Chloé Delaume a sorti le 5 avril récent Phallers, premier roman inédit de la Collection « Points féminismes« . Les chansons présentes dans ledit roman figurent dans l’album Sentiments négatifs et vu la qualité d’écriture de la Dame, quand bien même le sujet commence à être rabâché, on ne peut que s’incliner et tendre à l’écouter, voire à réfléchir sous l’inflexion de ses mots, matière à penser et peut-être bien à panser. On a droit, de surcroît, à des trames cold et minimales, immédiatement attrayantes, dont on ne peut se défaire. Ouin Ouin Boogie me donne raison, sa narration captive et souligne l’absurdité des propos de l’homme. Les siens, en revanche, sollicitent l’esprit. Et en font preuve. Si le ton est ici délié, légèrement griffu toutefois, Purple Fuckers vire presque, de son côté, à la cold pure et dure. C’est dire si le rendu est bon. Le contexte est inquiétant, le patriarcat impuni mais l’humour- corrosif et on appréciera- ainsi que le verbe élevé de Delaume ramènent espoir et, pour le fautif, potence. J’exagère, mais peu. Examen conjugal renforce quoiqu’il en soit mon adhésion, synthés légers et belles guitares en poche. Le déni, dépassons-le. Faute de quoi, on court à sa perte.

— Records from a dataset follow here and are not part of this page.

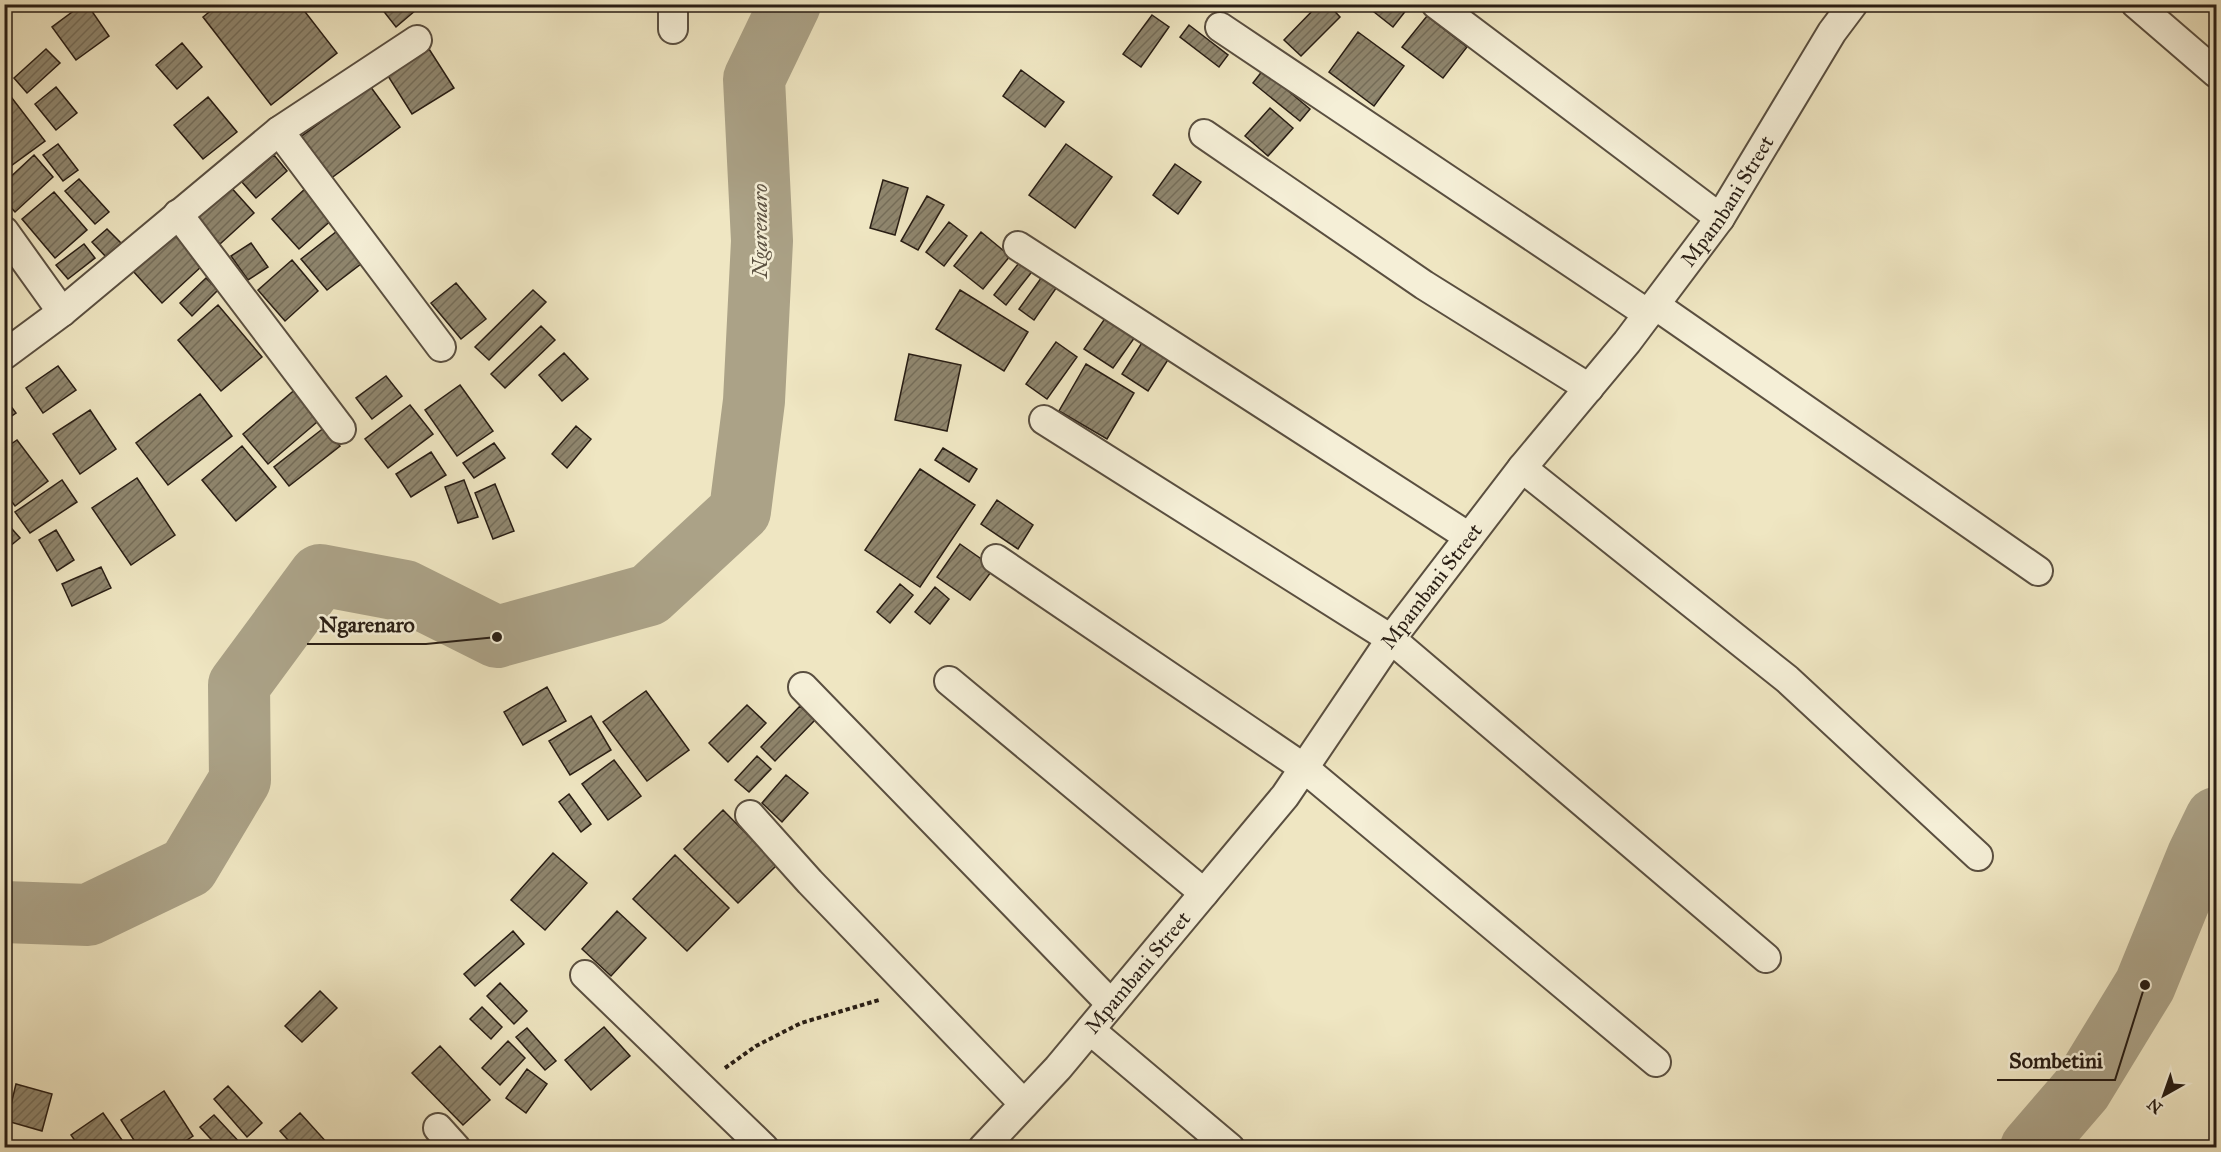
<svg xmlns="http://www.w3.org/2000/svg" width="2221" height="1152" viewBox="0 0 2221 1152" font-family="'IM FELL Great Primer',serif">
<defs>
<pattern id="building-hatch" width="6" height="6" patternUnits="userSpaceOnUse" patternTransform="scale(1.5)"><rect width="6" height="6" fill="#8f866e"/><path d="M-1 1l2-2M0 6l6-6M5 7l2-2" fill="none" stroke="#756d59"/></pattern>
</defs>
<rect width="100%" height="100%" fill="#efe6c2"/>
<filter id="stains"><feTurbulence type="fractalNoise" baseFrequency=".00333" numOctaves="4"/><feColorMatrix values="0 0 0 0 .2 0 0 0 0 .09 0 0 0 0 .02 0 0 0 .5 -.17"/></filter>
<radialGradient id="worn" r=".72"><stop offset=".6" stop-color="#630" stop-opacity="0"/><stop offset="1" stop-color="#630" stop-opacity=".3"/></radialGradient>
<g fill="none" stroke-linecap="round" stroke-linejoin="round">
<path stroke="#aba287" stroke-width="62" d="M 4,912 L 88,915 L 188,867 L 240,780 L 239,685 L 320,575 L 405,591 L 497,637 L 649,595 L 740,511 L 754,401 L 762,241 L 754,79 L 790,4
M 2031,1148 L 2081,1090 L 2145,985 L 2198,855 L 2216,818"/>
</g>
<path fill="url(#building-hatch)" stroke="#281d14" stroke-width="1.5" d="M 83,4 L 87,4 L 109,36 L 76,60 L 52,27 Z
M 219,4 L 299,4 L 337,53 L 271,105 L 203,17 Z
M 378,4 L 423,4 L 396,27 Z
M 1319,4 L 1328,4 L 1340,17 L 1301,56 L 1284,40 Z
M 1364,4 L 1411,4 L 1393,27 Z
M 1152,15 L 1169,27 L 1141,67 L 1123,54 Z
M 1427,16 L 1467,47 L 1443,78 L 1402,47 Z
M 1189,25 L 1228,55 L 1219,67 L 1180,37 Z
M 1358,32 L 1404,66 L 1374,106 L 1329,72 Z
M 182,43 L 202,67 L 177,89 L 156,65 Z
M 46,49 L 60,63 L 27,93 L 14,78 Z
M 429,49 L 454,88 L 412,114 L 388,76 Z
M 1021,70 L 1064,102 L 1045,127 L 1003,96 Z
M 1263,70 L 1310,109 L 1300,121 L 1253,83 Z
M 370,86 L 400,127 L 326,182 L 295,141 Z
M 56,87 L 77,113 L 56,130 L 35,104 Z
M 5,89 L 45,141 L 4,171 L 4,90 Z
M 208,97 L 237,132 L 203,159 L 174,125 Z
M 1270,108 L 1293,128 L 1268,156 L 1245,136 Z
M 58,144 L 78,170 L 63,181 L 43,155 Z
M 1066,144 L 1112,177 L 1075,228 L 1029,195 Z
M 34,155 L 53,177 L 15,212 L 4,200 L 4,183 Z
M 274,155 L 287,171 L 256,198 L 242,182 Z
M 1175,164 L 1201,182 L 1178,214 L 1153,195 Z
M 79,179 L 109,212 L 95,224 L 65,191 Z
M 883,180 L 908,188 L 895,235 L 870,228 Z
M 228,184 L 254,213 L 220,244 L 193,215 Z
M 307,187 L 335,217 L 299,249 L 272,219 Z
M 54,192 L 87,230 L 55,258 L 22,219 Z
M 927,196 L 944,205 L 918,250 L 901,241 Z
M 949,222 L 967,236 L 944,266 L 926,252 Z
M 341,228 L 366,260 L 327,290 L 301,259 Z
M 107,229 L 122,244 L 107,258 L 92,242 Z
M 981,232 L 1010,256 L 983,289 L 954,266 Z
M 174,234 L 203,265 L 162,303 L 133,271 Z
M 251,243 L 268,267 L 248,280 L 231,256 Z
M 84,244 L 95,258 L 68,279 L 56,265 Z
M 1022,259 L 1034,269 L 1006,305 L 994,295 Z
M 292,260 L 318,291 L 285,321 L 258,290 Z
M 1044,274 L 1059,284 L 1034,320 L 1019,309 Z
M 206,278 L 218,290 L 192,316 L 180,303 Z
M 456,283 L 486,319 L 461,339 L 431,303 Z
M 533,290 L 546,302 L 489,360 L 475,347 Z
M 960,290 L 1028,332 L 1004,371 L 936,329 Z
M 218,305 L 262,357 L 221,391 L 178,340 Z
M 1106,317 L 1135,337 L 1113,368 L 1084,349 Z
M 541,326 L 555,340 L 505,388 L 491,374 Z
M 1145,338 L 1171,355 L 1148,391 L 1122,374 Z
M 1056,342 L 1077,357 L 1047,399 L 1026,384 Z
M 564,353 L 588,379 L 562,401 L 539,375 Z
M 909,354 L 961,365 L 947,431 L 895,420 Z
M 1086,364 L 1134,393 L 1107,439 L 1059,411 Z
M 58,366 L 76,390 L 43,413 L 26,388 Z
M 386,376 L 402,396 L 372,419 L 356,398 Z
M 460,385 L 493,431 L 457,456 L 425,410 Z
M 298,387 L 323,417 L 268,464 L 243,434 Z
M 200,394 L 232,436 L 168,485 L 136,443 Z
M 4,397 L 16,413 L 4,421 Z
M 410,405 L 433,434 L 388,468 L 365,439 Z
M 90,410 L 116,449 L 80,474 L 53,434 Z
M 576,426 L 591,439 L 567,468 L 552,454 Z
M 325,427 L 340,446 L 289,486 L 274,467 Z
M 17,440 L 48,481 L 15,506 L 4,491 L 4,449 Z
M 494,443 L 505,458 L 474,478 L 463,463 Z
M 242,446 L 276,487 L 236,521 L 202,480 Z
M 943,448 L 977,469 L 969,482 L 935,460 Z
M 431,452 L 446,475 L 411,497 L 396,474 Z
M 920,469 L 975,505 L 920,587 L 865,550 Z
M 137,478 L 175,535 L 131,565 L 92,508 Z
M 62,480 L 77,502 L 30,533 L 15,512 Z
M 464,480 L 478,517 L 458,523 L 445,487 Z
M 495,484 L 514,531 L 493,539 L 475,493 Z
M 997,500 L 1033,525 L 1018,549 L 981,524 Z
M 4,520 L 20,538 L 4,551 Z
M 56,530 L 74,560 L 57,571 L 39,540 Z
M 960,544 L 994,568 L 970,600 L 937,577 Z
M 101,567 L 111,588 L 72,606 L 62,584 Z
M 900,584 L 913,595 L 890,623 L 877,612 Z
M 935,587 L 949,599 L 930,624 L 915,612 Z
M 547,687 L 566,721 L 523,745 L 504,712 Z
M 646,691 L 689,750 L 647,781 L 603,722 Z
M 747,705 L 766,723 L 728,762 L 709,743 Z
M 800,706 L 815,720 L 775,761 L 761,747 Z
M 591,716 L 611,750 L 570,775 L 549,741 Z
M 757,756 L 771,769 L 749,792 L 735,780 Z
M 614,760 L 641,796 L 608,820 L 582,784 Z
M 786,775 L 808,793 L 782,822 L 762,803 Z
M 569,794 L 591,824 L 581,832 L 559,802 Z
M 723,810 L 777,865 L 738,903 L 684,849 Z
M 553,853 L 587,883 L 545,930 L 511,900 Z
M 675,855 L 729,908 L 687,951 L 633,899 Z
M 617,911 L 646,938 L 611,976 L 582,949 Z
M 513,931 L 524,944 L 475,986 L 464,974 Z
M 500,983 L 527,1011 L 514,1024 L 487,996 Z
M 320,991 L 337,1008 L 302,1042 L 285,1026 Z
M 482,1007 L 502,1027 L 491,1039 L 470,1019 Z
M 604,1027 L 630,1056 L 591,1090 L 565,1060 Z
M 527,1028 L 556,1061 L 545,1070 L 516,1037 Z
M 508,1041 L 525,1058 L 500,1085 L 482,1068 Z
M 440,1046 L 490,1100 L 463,1125 L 412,1073 Z
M 527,1069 L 547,1084 L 526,1113 L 506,1098 Z
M 16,1084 L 52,1094 L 42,1131 L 7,1121 Z
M 228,1086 L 262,1123 L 247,1137 L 214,1099 Z
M 164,1091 L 193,1136 L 175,1148 L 139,1148 L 121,1120 Z
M 103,1113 L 122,1140 L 110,1148 L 80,1148 L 71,1135 Z
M 300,1113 L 330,1146 L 329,1148 L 295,1148 L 280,1131 Z
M 214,1115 L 244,1147 L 244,1148 L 219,1148 L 200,1127 Z"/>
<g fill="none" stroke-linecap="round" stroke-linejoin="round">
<defs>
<g id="minor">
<path d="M 1436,4 L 1720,218"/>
<path d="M 2136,4 L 2216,73"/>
<path d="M 1220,27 L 1648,314"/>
<path d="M 673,29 L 673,4"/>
<path d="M 279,131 L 441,347"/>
<path d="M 1204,134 L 1424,285 L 1589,388"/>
<path d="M 178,214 L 341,429"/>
<path d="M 4,231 L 62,312"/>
<path d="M 1018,246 L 1469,537"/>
<path d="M 1655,305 L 2038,571"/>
<path d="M 4,355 L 62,312 L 279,131 L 417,40"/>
<path d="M 1044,420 L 1391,639 L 1766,958"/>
<path d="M 1522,468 L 1787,679 L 1978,856"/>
<path d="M 996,559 L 1304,768 L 1656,1062"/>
<path d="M 949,681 L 1204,893"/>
<path d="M 803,687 L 1111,1004"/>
<path d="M 750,815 L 810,882 L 1024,1104"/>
<path d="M 585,975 L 764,1148"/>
<path d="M 1090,1030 L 1230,1148"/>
<path d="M 438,1128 L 456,1148"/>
<path id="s1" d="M 983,1148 L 1058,1068 L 1285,796 L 1391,639 L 1522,468 L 1627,342 L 1720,218 L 1832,32 L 1853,4"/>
</g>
</defs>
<use href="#minor" stroke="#5a4f40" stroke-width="32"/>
<path stroke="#281d14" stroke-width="4" stroke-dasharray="4.5 3" stroke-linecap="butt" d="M 725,1068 L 756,1046 L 801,1023 L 879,1000"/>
<use href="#minor" stroke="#f5efd7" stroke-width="28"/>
</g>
<g text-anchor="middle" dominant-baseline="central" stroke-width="5" stroke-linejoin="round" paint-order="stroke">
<g font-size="21" fill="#281d14" stroke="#f5efd7">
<text stroke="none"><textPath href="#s1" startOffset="1206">Mpambani Street</textPath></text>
<text stroke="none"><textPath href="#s1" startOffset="720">Mpambani Street</textPath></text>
<text stroke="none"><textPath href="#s1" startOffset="234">Mpambani Street</textPath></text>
</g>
<g font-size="22" font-style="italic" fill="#5c5242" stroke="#f5efd7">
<text transform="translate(759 231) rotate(-90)">Ngarenaro</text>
</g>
</g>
<path fill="none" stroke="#281d14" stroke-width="2" d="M497 637L426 644H307M2145 985L2115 1080H1997"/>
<g fill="#281d14" stroke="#f5efd7" stroke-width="2">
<circle cx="497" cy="637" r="6"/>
<circle cx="2145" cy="985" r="6"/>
</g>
<g font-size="22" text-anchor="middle" font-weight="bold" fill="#281d14" stroke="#f5efd7" stroke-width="5" stroke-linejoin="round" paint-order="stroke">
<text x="367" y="632">Ngarenaro</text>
<text x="2056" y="1068">Sombetini</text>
</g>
<rect width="2221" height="1152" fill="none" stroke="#efe6c2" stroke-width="24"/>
<rect x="6" y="6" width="2209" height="1140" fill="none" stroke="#281d14" stroke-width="3"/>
<rect x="12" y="12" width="2197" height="1128" fill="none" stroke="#281d14" stroke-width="1.5"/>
<g transform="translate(2164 1095) rotate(220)" stroke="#f5efd7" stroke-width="4.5" paint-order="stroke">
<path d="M0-4.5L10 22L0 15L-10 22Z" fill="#281d14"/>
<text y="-9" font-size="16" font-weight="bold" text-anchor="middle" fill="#281d14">N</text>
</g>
<rect width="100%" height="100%" filter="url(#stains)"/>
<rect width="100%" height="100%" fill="url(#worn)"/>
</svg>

De bonne facture, Sentiments négatifs enchaine avec Des myosotis pour Sarah Kane (en duo avec Henriette). Alliance joliette, obscure aussi, qui derechef surligne la plume de l’autrice. Musicalement, on poursuit superbement, sans jamais surenchérir. J’achèterai le bouquin, tiens, au sortir de mon écrit. L’enfant intérieur, pour le moins amer, dans le désarroi s’échoue. Mais la poésie de l’opus, merveilleusement désenchantée, sublime le mal. Et ça fait du bien. Chloé Delaume met à distance, par le son, par l’écriture incisive à l’orée de l’inclusif, les maux de ses sœurs. Bien sûr que non, au gré d’une lancinance songeuse, de ses volutes aériennes, se drape de splendeur. Phallers Song, exercice « french cold wave », excelle et dénonce. Le féminisme se danse, grisant, tout au long de ce Sentiments Négatifs sans travers. Tous les deux ou trois jours, à l’ambiance Curienne, séduit dans son tragique.
Il existe, il persiste chez Delaume une forme de jouissance -de l’encre, grammaticale- dans la souffrance, à laquelle elle s’insoumet pourtant. Délibérément, effrontément même, mais toujours avec classe. Par Némésis balafre l’image du prince, selon une prestance qui ici parachève le tout. Nul pardon, cœur en berne et enjouement -vocal- dans l’épreuve. Enfin Dossier Berlin, au ralenti, porté par l’association de chants de marque, distingué, conclut et consacre ce disque en parfait complément à son roman, sans trop de romance, mis en exergue par sa parfaite imbrication entre textes et sons.